Advantages and Disadvantages
The bubble procedure has the advantage that it produces only minimal discomfort and the vision that will return tends to return quickly over a matter of days or weeks. It has two disadvantages: the need for positioning, which is mentioned above. Depending on the location of the tear, this can be anything from a minor nuisance to a major problem. Physical inability to maintain the position is one contraindication to doing this procedure. Secondly, if one takes all eyes to which the bubble is applicable, the procedure works only 7 or 8 out of 10 times. This does not mean that the other 2 or 3 out of 10 eyes go blind. It usually means that these eyes will later need scleral buckling, the other, more extensive procedure. Usually, the need for scleral buckling is obvious within the first few days.
The Scleral Buckle
The buckle begins, like the bubble, with anesthetic and freezing treatment. The tissues around the eye are then opened using scissors so that access can be gained to the side of the eyeball, on a spot or spots on the outside of the eye corresponding to where the tears are on the inside. A piece of silicone rubber is then sewn in such a way that when the sutures are tightened, the silicone indents the eye wall, making a hill on the inside of the eye for the tear to rest upon. Often, some of the fluid under the retina is drained out of the eye using a fine needle while the process is carefully monitored using the indirect ophthalmoscope. The drainage and the indentation from the buckle usually close the breaks.

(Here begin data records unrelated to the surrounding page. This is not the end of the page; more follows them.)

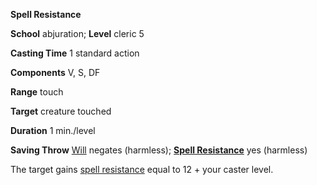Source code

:  **Spell Resistance**

**School** abjuration; **Level** cleric 5

**Casting Time** 1 standard action

**Components** V, S, DF

**Range** touch

**Target** creature touched

**Duration** 1 min./level

**Saving Throw** [Will](../combat.md#_will) negates (harmless); **[Spell Resistance](../glossary.md#_spell-resistance)** yes (harmless)

The target gains [spell resistance](../glossary.md#_spell-resistance) equal to 12 + your caster level.

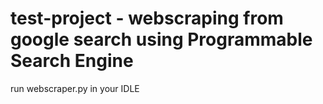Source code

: # test-project - webscraping from google search using Programmable Search Engine 
run webscraper.py in your IDLE 
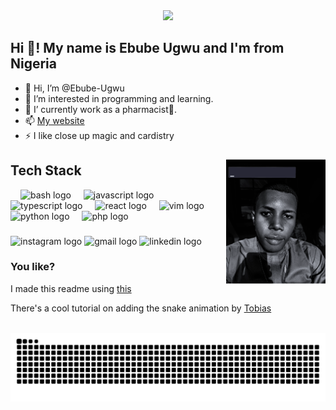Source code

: <div align="center">
    <img height="150" src="images/banner.png" >
</div>


<h2 align="left">Hi 👋! My name is Ebube Ugwu and I'm from Nigeria</h2>

- 👋 Hi, I’m @Ebube-Ugwu
- 👀 I’m interested in programming and learning.
- 💞️ I’ currently work as a pharmacist💊.
- 📫 [My website](https://ebubeugwu.com)
- ⚡ I like close up magic and cardistry

###

<img align="right" height="200" src="images/profile.gif"  />

###
## Tech Stack 
<div align="left">
  <img width="12" />
  <img src="https://cdn.jsdelivr.net/gh/devicons/devicon@latest/icons/bash/bash-original.svg" height="30" alt="bash logo"  />
    <img width="12" />
  <img src="https://cdn.jsdelivr.net/gh/devicons/devicon/icons/javascript/javascript-original.svg" height="30" alt="javascript logo"  />
  <img width="12" />
  <img src="https://cdn.jsdelivr.net/gh/devicons/devicon/icons/typescript/typescript-original.svg" height="30" alt="typescript logo"  />
  <img width="12" />
  <img src="https://cdn.jsdelivr.net/gh/devicons/devicon/icons/react/react-original.svg" height="30" alt="react logo"  />
  <img width="12" />
  <img src="https://cdn.jsdelivr.net/gh/devicons/devicon@latest/icons/vim/vim-original.svg" height="30" alt="vim logo"  />
  <img width="12" />
  <img src="https://cdn.jsdelivr.net/gh/devicons/devicon/icons/python/python-original.svg" height="30" alt="python logo"  />
  <img width="12" />
  <img src="https://cdn.jsdelivr.net/gh/devicons/devicon@latest/icons/php/php-original.svg" height="30" alt="php logo"  />
</div>

###

<div align="left">
  <img src="https://img.shields.io/static/v1?message=Instagram&logo=instagram&label=&color=E4405F&logoColor=white&labelColor=&style=for-the-badge" height="35" alt="instagram logo"  />
  <img src="https://img.shields.io/static/v1?message=Gmail&logo=gmail&label=&color=D14836&logoColor=white&labelColor=&style=for-the-badge" height="35" alt="gmail logo"  />
  <img src="https://img.shields.io/static/v1?message=LinkedIn&logo=linkedin&label=&color=0077B5&logoColor=white&labelColor=&style=for-the-badge" height="35" alt="linkedin logo"  />
</div>

###

###

### You like?

I made this readme using [this](https://profile-readme-generator.com)

There's a cool tutorial on adding the snake animation by [Tobias](https://youtu.be/onUx22pgiBM?si=i0acl7suSS0rZsdQ)

<br clear="both">
<picture>
    <source media="{prefers-color-scheme: dark}" srcset="https://raw.githubusercontent.com/Ebube-Ugwu/Ebube-Ugwu/output/snake.svg" />
    <source media="{prefers-color-scheme: light}" srcset="https://raw.githubusercontent.com/Ebube-Ugwu/Ebube-Ugwu/output/snake.svg" />
<img src="https://raw.githubusercontent.com/Ebube-Ugwu/Ebube-Ugwu/output/snake.svg" alt="Snake animation" />
</picture>

###
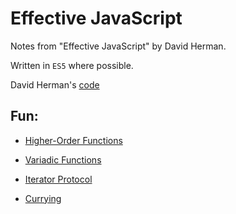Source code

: # Effective JavaScript

Notes from "Effective JavaScript" by David Herman.

Written in `ES5` where possible.

David Herman's [code](https://github.com/effectivejs/code)

## Fun:

- [Higher-Order Functions](chapter_3/item_19.js)

- [Variadic Functions](chapter_3/item_22.js)

- [Iterator Protocol](chapter_3/item_24.js)

- [Currying](chapter_3/item_26.js)
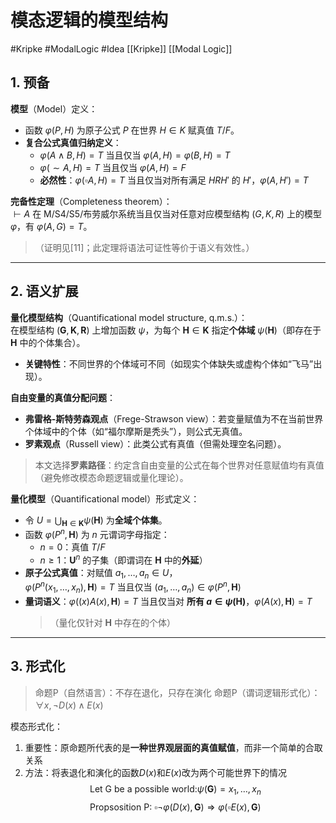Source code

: # 模态逻辑的模型结构

#Kripke #ModalLogic #Idea
[[Kripke]]
[[Modal Logic]]
## 1. 预备
**模型**（Model）定义：  
- 函数 $\varphi(P, H)$ 为原子公式 $P$ 在世界 $H \in K$ 赋真值 $T/F$。  
- **复合公式真值归纳定义**：  
  - $\varphi(A \land B, H) = T$ 当且仅当 $\varphi(A, H) = \varphi(B, H) = T$  
  - $\varphi(\sim A, H) = T$ 当且仅当 $\varphi(A, H) = F$  
  - **必然性**：$\varphi(\square A, H) = T$ 当且仅当对所有满足 $H R H'$ 的 $H'$，$\varphi(A, H') = T$  

**完备性定理**（Completeness theorem）：  
$\vdash A$ 在 M/S4/S5/布劳威尔系统当且仅当对任意对应模型结构 $(G, K, R)$ 上的模型 $\varphi$，有 $\varphi(A, G) = T$。  
> （证明见[11]；此定理将语法可证性等价于语义有效性。）
---
## 2. 语义扩展

**量化模型结构**（Quantificational model structure, q.m.s.）：  
在模型结构 $(\mathbf{G}, \mathbf{K}, \mathbf{R})$ 上增加函数 $\psi$，为每个 $\mathbf{H} \in \mathbf{K}$ 指定**个体域** $\psi(\mathbf{H})$（即存在于 $\mathbf{H}$ 中的个体集合）。  
- **关键特性**：不同世界的个体域可不同（如现实个体缺失或虚构个体如“飞马”出现）。

**自由变量的真值分配问题**：  
- **弗雷格-斯特劳森观点**（Frege-Strawson view）：若变量赋值为不在当前世界个体域中的个体（如“福尔摩斯是秃头”），则公式无真值。  
- **罗素观点**（Russell view）：此类公式有真值（但需处理空名问题）。  
> 本文选择**罗素路径**：约定含自由变量的公式在每个世界对任意赋值均有真值（避免修改模态命题逻辑或量化理论）。

**量化模型**（Quantificational model）形式定义：  

- 令 $U = \bigcup_{\mathbf{H} \in \mathbf{K}} \psi(\mathbf{H})$ 为**全域个体集**。  
- 函数 $\varphi(P^n, \mathbf{H})$ 为 $n$ 元谓词字母指定：  
  - $n=0$：真值 $T/F$  
  - $n \geq 1$：$\mathbf{U}^n$ 的子集（即谓词在 $\mathbf{H}$ 中的**外延**）  
- **原子公式真值**：对赋值 $a_1,\ldots,a_n \in U$，  
  $\varphi(P^n(x_1,\ldots,x_n), \mathbf{H}) = T$ 当且仅当 $(a_1,\ldots,a_n) \in \varphi(P^n, \mathbf{H})$  
- **量词语义**：$\varphi((x)A(x), \mathbf{H}) = T$ 当且仅当对 **所有 $a \in \psi(\mathbf{H})$**，$\varphi(A(x), \mathbf{H}) = T$  
  > （量化仅针对 $\mathbf{H}$ 中存在的个体）

---
##  **3. 形式化**
>命题P（自然语言）：不存在退化，只存在演化
>命题P（谓词逻辑形式化）：$\forall x, \neg D(x) \wedge E(x)$

模态形式化：
1. 重要性：原命题所代表的是**一种世界观层面的真值赋值**，而非一个简单的合取关系
2. 方法：将表退化和演化的函数$D(x)\text{和}E(x)$改为两个可能世界下的情况
$$\text{Let G be a possible world:} \psi(\mathbf{G}) = {x_1,\ldots,x_n}$$
$$\text{Propsosition P: }\square\neg\varphi(D(x), \mathbf{G})\Rightarrow\varphi(\square E(x),\mathbf{G})$$
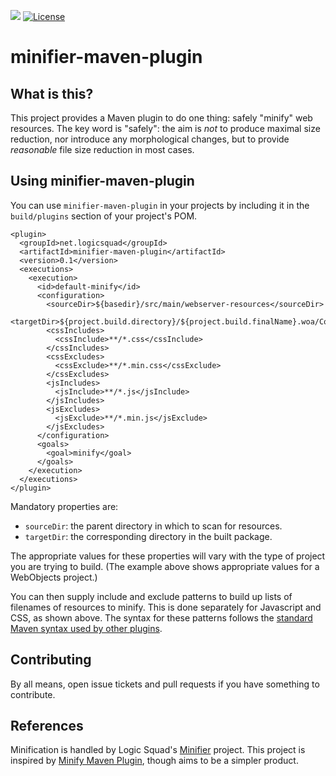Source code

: ![](https://github.com/logicsquad/minifier-maven-plugin/workflows/build/badge.svg)
[![License](https://img.shields.io/badge/License-BSD-blue.svg)](https://opensource.org/licenses/BSD-2-Clause)

minifier-maven-plugin
=====================

What is this?
-------------
This project provides a Maven plugin to do one thing: safely "minify"
web resources. The key word is "safely": the aim is _not_ to produce
maximal size reduction, nor introduce any morphological changes, but
to provide _reasonable_ file size reduction in most cases.

Using minifier-maven-plugin
---------------------------
You can use `minifier-maven-plugin` in your projects by including it in
the `build/plugins` section of your project's POM.

    <plugin>
      <groupId>net.logicsquad</groupId>
      <artifactId>minifier-maven-plugin</artifactId>
      <version>0.1</version>
      <executions>
        <execution>
          <id>default-minify</id>
          <configuration>
            <sourceDir>${basedir}/src/main/webserver-resources</sourceDir>
            <targetDir>${project.build.directory}/${project.build.finalName}.woa/Contents/WebServerResources</targetDir>
            <cssIncludes>
              <cssInclude>**/*.css</cssInclude>
            </cssIncludes>
            <cssExcludes>
              <cssExclude>**/*.min.css</cssExclude>
            </cssExcludes>
            <jsIncludes>
              <jsInclude>**/*.js</jsInclude>
            </jsIncludes>
            <jsExcludes>
              <jsExclude>**/*.min.js</jsExclude>
            </jsExcludes>
          </configuration>
          <goals>
            <goal>minify</goal>
          </goals>
        </execution>
      </executions>
    </plugin>

Mandatory properties are:

* `sourceDir`: the parent directory in which to scan for resources.
* `targetDir`: the corresponding directory in the built package.

The appropriate values for these properties will vary with the type of
project you are trying to build. (The example above shows appropriate
values for a WebObjects project.)

You can then supply include and exclude patterns to build up lists of
filenames of resources to minify. This is done separately for
Javascript and CSS, as shown above. The syntax for these patterns
follows the [standard Maven syntax used by other plugins](https://maven.apache.org/plugins/maven-resources-plugin/examples/include-exclude.html).

Contributing
------------
By all means, open issue tickets and pull requests if you have something
to contribute.

References
----------
Minification is handled by Logic Squad's [Minifier](https://github.com/logicsquad/minifier)
project. This project is inspired by [Minify Maven Plugin](https://github.com/samaxes/minify-maven-plugin),
though aims to be a simpler product. 
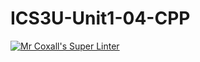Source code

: # ICS3U-Unit1-04-CPP

[![Mr Coxall's Super Linter](https://github.com/marshall-demars/ICS3U-Unit1-04-CPP/workflows/Mr%20Coxall's%20Super%20Linter/badge.svg)](https://github.com/marshall-demars/ICS3U-Unit1-04-CPP/actions/)

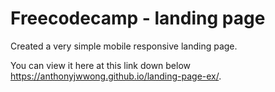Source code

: # Freecodecamp - landing page 

Created a very simple mobile responsive landing page.

 You can view it here at this link down below <br>
https://anthonyjwwong.github.io/landing-page-ex/.
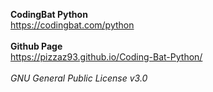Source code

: **CodingBat Python**
<br>
https://codingbat.com/python
<br>
<br>
**Github Page**
<br>
https://pizzaz93.github.io/Coding-Bat-Python/
<br>
<br>
*GNU General Public License v3.0*
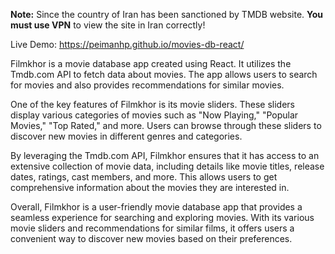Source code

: <b>Note:</b> Since the country of Iran has been sanctioned by TMDB website. <b>You must use VPN</b> to view the site in Iran correctly!

Live Demo: https://peimanhp.github.io/movies-db-react/

Filmkhor is a movie database app created using React. It utilizes the Tmdb.com API to fetch data about movies. The app allows users to search for movies and also provides recommendations for similar movies.

One of the key features of Filmkhor is its movie sliders. These sliders display various categories of movies such as "Now Playing," "Popular Movies," "Top Rated," and more. Users can browse through these sliders to discover new movies in different genres and categories.

By leveraging the Tmdb.com API, Filmkhor ensures that it has access to an extensive collection of movie data, including details like movie titles, release dates, ratings, cast members, and more. This allows users to get comprehensive information about the movies they are interested in.

Overall, Filmkhor is a user-friendly movie database app that provides a seamless experience for searching and exploring movies. With its various movie sliders and recommendations for similar films, it offers users a convenient way to discover new movies based on their preferences.
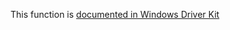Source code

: This function is [documented in Windows Driver Kit](https://learn.microsoft.com/en-us/windows-hardware/drivers/ddi/wdm/nf-wdm-rtlfreeutf8string)
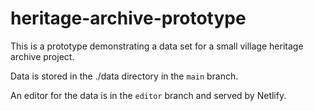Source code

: # heritage-archive-prototype

This is a prototype demonstrating a data set for a small village heritage archive project.

Data is stored in the ./data directory in the `main` branch.

An editor for the data is in the `editor` branch and served by Netlify.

Advantages and Disadvantages
This procedure has the advantage that it works 9 or 9.5 times out of 10 as a first procedure. The major advantage is that the ”buckle” typically does not require any special positioning. Furthermore, this procedure can be used to repair retinal detachments to which the bubble procedure cannot be usefully applied. It has the disadvantage that it typically hurts considerably more, at least for the following day or two, than does the bubble procedure. The vision that will return does so more slowly, typically over time measured in weeks or months, rather than days or weeks.
Once the retina is successfully reattached, the process of visual improvement begins. In the case where the center of the retina has not detached, the visual results are usually quite good. When the center of the retina has been detached, the visual results are less impressive, only rarely as good as the vision prior to the detachment, but sometimes close to it.
As stated above, the most common problem with each of these procedures is the possibility that the retina may not be attached in one operation. A subsequent attempt at repair can be entertained using a combination of these procedures or other available techniques not covered here (e.g., vitrectomy). About 7 in 100 eyes develop some generalized scarring referred to as PVR (proliferative vitreoretinopathy) which shortens the retina, makes it less elastic, and sometimes holds the breaks open despite efforts to close them. Usually, some combination of techniques can be used to repair retinas that develop this problem, but sometimes, even with the best efforts, PVR results in blindness. Other risks involved in these procedures include infection, perforation of the eye with the anesthetic needle, bleeding, double vision, glaucoma, and acceleration of cataract formation. All of these complications are quite uncommon.